Rui Leitão

Jornalista e escritor.

Geral

A Festa das Neves


05/06/2015

Foto: autor desconhecido.

 

A relação entre o sagrado e o profano marca a tradição cultural das festas religiosas no Brasil. O catolicismo popular, por ocasião do calendário religioso de cada cidade ou região, promove ao longo dos séculos o que chamamos de “festas dos padroeiros”. Elas, quase sempre, se tornam patrimônio cultural de cada localidade.

Em tempos passados a programação incluía a celebração de rituais na parte interna da igreja, antes de se iniciarem os eventos considerados profanos. A festa de rua não estava autorizada a começar enquanto não terminassem as novenas (rezas realizadas durante nove noites consecutivas). A partir daí a população estava liberada para usufruir das atrações do evento na via pública. A Igreja, no máximo, controlava o que acontecia nos pavilhões centrais, onde se realizavam bingos, leilões e sorteios de brindes, destinados a arrecadar recursos financeiros para a paróquia.

Na rua a organização normalmente ficava por conta da administração municipal, que se encarregava de organizar as barracas com fins comerciais, os parques com brinquedos que atraiam crianças e adultos, os shows com artistas da terra e convidados. Enfim o poder público tomava conta do perímetro urbano no entorno da igreja para ordenar a festa profana.
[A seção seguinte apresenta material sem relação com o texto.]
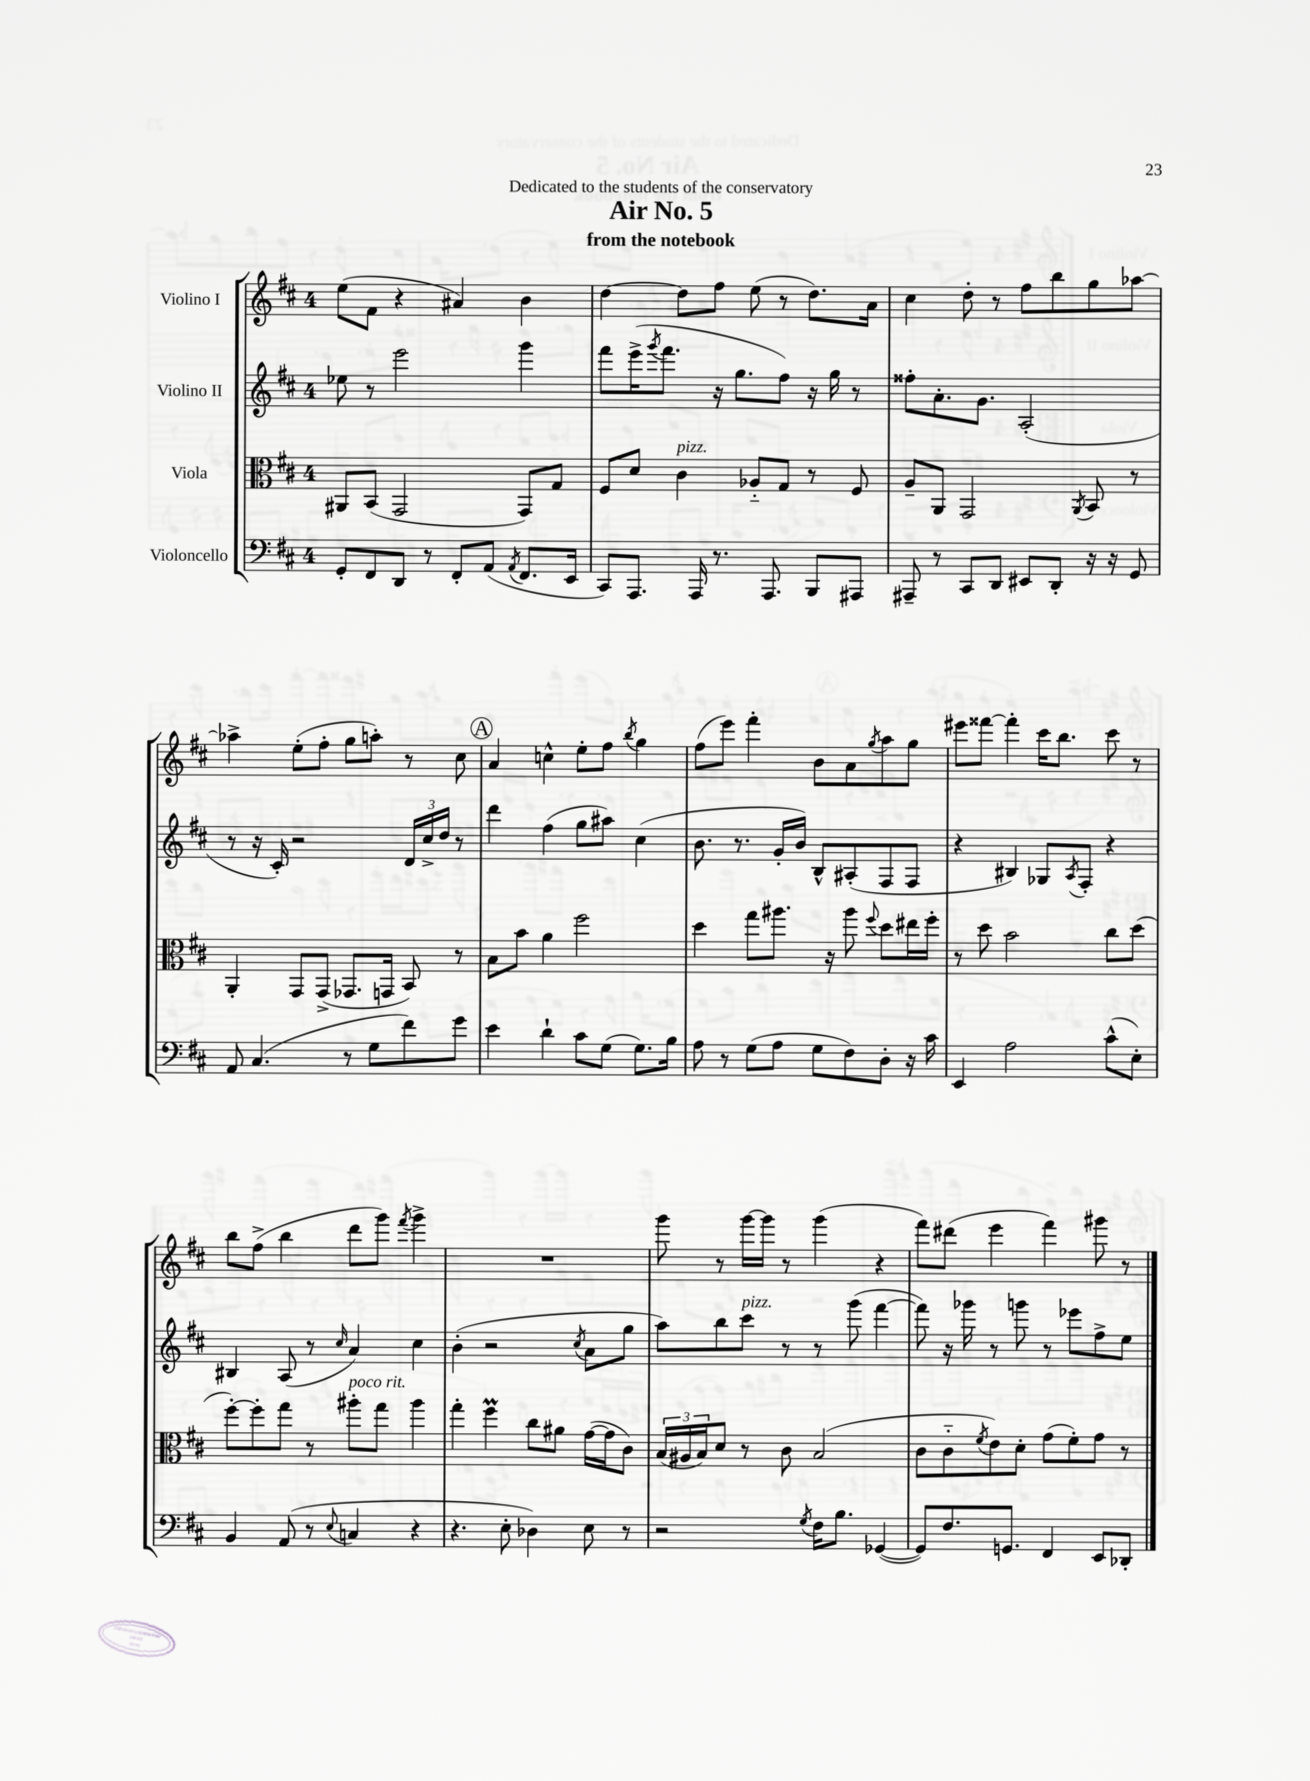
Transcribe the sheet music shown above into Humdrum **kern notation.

Em João Pessoa a participação popular com essas características era a “Festa das Neves”. O início do mês de agosto, em que pesem as chuvas que nesse período costumam cair com mais intensidade, sempre foi ansiosamente esperado pela população. A cidade inteira dela participava. Era a oportunidade em que no passeio público as diferentes classes sociais vivenciavam das mesmas ofertas de lazer, ensejando efetivamente uma integração da comunidade. Embora existisse, não sei se existe ainda, um espaço na área comercial (as barracas de alimentação, jogos e bebidas), preferido pelas camadas mais pobres, e que chamavam popularmente de “a frasqueira”.

Confesso que não fui dos mais assíduos frequentadores dessa festa. Quando criança poucas vezes fui lá com meus pais. Quando adolescente ia esporadicamente, até porque meu pai não permitia chegar em casa após as vinte e duas horas. Já na fase adulta também minhas idas à festa das Neves se restringiam a comparecer aos pavilhões oficiais dos governos do Estado ou do Município, por ocasião do exercício de cargos na administração pública.

O que observo nos dias atuais é que a festa está perdendo seu “glamour” de antigamente. Talvez porque a cidade ganhou muitas outras opções de divertimento. Pode ser também em razão da violência urbana crescente. O fato é que ela já não possui mais a atratividade que antes possuía para a juventude.

Todavia, há de se considerar sua importância cultural. Os poderes públicos têm a responsabilidade de não deixarem morrer essa tradição. Adequa-la aos tempos da modernidade, sem que perca as suas características de origem. Procurar, de todas as formas, preservar esse espírito festeiro do povo brasileiro, na conformidade da nossa identidade local.

Não poderia escrever sobre as reminiscências de um tempo que vivi sem colocar a Festa das Neves como um acontecimento social que se faz presente na memória de todos os que foram contemporâneos da minha geração.

• Integra a série de textos “IVENTÁRIO DO TEMPO II”.